- [Task to carry out]: Reproduce the stretch of the spin-chain post from "Both the vector" through "Runge-Kutta-4 routine *)", switching "vector product" to "cross product".

- [Document section]:
──────────────────────────────

I was working on solving systems of a big number of ODE's with
vectorization and compilation in C and I have received a great support
in this forum. The speed crucially depends on the details of
programming that not always can be detected by an average user (such
as myself).

I have realized that my vectorized codes were not yet completely
vectorized because calls have been made to components of tensors. Then
I've got an idea of a code that is completely vectorized, for a model
of classical spins that is one of the subjects of my work. Here is the
problem that, I believe, can be of interest to many Mathematica
users.

Dynamics of a chain of classical spins (described by three-component
vectors of fixed length) precessing in the effective field created by
neighbors

ds[i]/dt==s[i]\[Cross]H[i];            H[i]=s[i-1]+s[i+1];
i=1,2,..., NSpins

Both the vector product and interaction with neighbors in H[i] can be
very efficiently described by the RotateRight command. Putting all
three components of all NSpins spins into the double list

s={ {s[x,1],s[x,2],..s[x,NSpins]},  {s[y,1],s[y,2],..s[y,NSpins]},
{s[z,1],sz,2],..s[z,NSpins]} },

one can construct the code

************************************************************
(* Runge-Kutta-4 routine *)
ClearAll[makeCompRK4, makeCompRK5]
makeCompRK4[f_] :=
 Compile[{{x0, _Real, 2}, {t0}, {tMax}, {n, _Integer}},
  Module[{h, K1, K2, K3, K4, SolList, x = x0, t}, h = (tMax - t0)/n;
   SolList = Table[x0, {n + 1}];
   Do[t = t0 + k h;
    K1 = h f[t, x];
    K2 = h f[t + (1/2) h, x + (1/2) K1];
    K3 = h f[t + (1/2) h, x + (1/2) K2];
    K4 = h f[t + h, x + K3];
    x = x + (1/6) K1 + (1/3) K2 + (1/3) K3 + (1/6) K4;
    SolList[[k + 1]] = x, {k, 1, n}];
   SolList](*,CompilationTarget->"C"*),
  CompilationOptions -> {"InlineCompiledFunctions" -> True},
  "RuntimeOptions" -> "Speed"]

(* Defining equations *)

RHS = Function[{t, s},
   RotateRight[
      s, {1, 0}] (RotateRight[s, {2, 1}] + RotateRight[s, {2, -1}]) -
    RotateRight[
      s, {2, 0}] (RotateRight[s, {1, 1}] + RotateRight[s, {1, -1}])];

cRHS = Compile[{t, {s, _Real, 2}},
   RotateRight[
      s, {1, 0}] (RotateRight[s, {2, 1}] + RotateRight[s, {2, -1}]) -
    RotateRight[
      s, {2, 0}] (RotateRight[s, {1, 1}] + RotateRight[s, {1, -1}])];

(*Compilation*)

──────────────────────────────

- [Saved data entries]:
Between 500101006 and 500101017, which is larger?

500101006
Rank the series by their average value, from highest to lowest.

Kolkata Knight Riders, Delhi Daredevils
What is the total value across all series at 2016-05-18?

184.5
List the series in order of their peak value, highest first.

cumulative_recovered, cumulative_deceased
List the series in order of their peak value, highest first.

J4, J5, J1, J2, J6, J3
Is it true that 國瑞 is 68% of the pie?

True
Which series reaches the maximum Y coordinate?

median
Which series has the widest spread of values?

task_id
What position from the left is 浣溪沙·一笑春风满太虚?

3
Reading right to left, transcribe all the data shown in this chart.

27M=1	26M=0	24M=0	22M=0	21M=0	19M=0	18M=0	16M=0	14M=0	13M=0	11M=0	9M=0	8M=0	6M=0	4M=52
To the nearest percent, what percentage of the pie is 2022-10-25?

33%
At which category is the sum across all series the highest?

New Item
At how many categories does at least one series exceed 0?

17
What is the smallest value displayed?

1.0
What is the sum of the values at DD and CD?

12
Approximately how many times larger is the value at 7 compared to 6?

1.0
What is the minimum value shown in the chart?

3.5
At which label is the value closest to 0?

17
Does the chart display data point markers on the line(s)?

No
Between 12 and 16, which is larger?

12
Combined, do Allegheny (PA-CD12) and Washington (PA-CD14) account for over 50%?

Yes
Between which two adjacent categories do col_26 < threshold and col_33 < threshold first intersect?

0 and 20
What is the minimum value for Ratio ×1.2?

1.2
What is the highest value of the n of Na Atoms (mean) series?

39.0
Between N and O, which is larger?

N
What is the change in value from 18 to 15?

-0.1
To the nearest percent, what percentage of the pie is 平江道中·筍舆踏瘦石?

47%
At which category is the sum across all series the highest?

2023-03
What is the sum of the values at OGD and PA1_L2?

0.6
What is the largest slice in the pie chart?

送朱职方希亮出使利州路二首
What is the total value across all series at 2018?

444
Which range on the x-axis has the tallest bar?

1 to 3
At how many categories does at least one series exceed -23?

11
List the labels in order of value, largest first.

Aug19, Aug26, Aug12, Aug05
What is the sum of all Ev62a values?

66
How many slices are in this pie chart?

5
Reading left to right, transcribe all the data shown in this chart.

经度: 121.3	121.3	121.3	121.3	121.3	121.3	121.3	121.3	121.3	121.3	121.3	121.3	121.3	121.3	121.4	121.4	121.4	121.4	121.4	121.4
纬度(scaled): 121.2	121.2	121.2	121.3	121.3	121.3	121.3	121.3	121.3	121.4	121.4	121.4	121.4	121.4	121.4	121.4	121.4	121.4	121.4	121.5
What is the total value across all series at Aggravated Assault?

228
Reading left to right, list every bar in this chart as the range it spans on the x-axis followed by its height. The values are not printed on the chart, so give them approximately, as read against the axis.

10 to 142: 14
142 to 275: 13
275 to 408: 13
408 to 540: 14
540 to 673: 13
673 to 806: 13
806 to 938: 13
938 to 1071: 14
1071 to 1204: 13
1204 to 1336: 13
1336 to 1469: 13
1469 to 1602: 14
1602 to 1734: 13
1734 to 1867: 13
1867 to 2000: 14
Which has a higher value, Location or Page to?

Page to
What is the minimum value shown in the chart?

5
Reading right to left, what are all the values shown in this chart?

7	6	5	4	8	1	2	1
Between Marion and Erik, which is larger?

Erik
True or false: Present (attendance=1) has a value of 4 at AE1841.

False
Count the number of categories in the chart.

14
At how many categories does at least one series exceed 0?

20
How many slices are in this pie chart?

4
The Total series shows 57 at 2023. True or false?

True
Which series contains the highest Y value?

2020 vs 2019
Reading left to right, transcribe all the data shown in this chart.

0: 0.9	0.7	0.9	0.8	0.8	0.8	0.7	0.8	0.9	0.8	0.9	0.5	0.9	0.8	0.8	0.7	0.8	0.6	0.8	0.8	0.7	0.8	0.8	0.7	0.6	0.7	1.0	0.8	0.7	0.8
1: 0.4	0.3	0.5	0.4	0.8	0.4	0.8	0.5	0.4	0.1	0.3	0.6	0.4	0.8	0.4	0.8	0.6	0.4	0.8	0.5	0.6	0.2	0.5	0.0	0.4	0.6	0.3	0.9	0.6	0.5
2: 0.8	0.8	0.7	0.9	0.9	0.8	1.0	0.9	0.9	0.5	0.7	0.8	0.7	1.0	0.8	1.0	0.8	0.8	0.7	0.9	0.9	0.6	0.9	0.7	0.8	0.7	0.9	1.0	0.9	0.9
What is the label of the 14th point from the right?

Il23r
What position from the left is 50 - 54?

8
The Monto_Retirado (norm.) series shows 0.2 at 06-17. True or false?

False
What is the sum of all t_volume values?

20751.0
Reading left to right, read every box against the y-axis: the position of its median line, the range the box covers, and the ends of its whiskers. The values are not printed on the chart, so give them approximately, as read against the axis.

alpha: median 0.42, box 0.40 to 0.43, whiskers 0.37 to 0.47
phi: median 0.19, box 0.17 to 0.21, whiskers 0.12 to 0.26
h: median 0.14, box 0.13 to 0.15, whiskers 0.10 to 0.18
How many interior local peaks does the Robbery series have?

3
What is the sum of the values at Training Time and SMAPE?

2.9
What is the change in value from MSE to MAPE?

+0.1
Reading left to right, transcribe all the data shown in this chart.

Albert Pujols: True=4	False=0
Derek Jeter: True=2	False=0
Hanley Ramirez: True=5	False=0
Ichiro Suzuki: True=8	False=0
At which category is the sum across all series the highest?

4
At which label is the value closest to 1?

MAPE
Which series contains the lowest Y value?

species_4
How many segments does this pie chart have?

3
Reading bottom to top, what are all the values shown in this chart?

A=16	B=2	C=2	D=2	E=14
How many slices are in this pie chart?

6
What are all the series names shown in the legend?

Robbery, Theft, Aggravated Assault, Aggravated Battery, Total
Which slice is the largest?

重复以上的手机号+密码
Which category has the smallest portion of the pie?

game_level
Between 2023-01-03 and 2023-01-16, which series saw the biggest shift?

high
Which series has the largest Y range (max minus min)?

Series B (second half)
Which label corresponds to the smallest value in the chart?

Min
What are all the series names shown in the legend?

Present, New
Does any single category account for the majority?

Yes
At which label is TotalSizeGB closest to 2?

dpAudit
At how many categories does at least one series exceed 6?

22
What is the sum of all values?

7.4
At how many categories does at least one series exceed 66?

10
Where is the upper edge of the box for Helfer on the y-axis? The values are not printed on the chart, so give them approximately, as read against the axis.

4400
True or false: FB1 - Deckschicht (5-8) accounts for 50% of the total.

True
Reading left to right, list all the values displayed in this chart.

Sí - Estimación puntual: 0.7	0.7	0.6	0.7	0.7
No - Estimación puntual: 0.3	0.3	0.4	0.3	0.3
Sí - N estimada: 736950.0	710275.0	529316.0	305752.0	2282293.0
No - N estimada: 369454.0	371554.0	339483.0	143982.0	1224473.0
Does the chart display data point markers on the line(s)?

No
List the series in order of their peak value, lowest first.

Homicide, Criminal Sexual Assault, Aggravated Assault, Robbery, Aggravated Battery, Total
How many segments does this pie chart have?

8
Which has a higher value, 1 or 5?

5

──────────────────────────────

- [Exercise solution]:
Both the cross product and interaction with neighbors in H[i] can be
very efficiently described by the RotateRight command. Putting all
three components of all NSpins spins into the double list

s={ {s[x,1],s[x,2],..s[x,NSpins]},  {s[y,1],s[y,2],..s[y,NSpins]},
{s[z,1],sz,2],..s[z,NSpins]} },

one can construct the code

************************************************************
(* Runge-Kutta-4 routine *)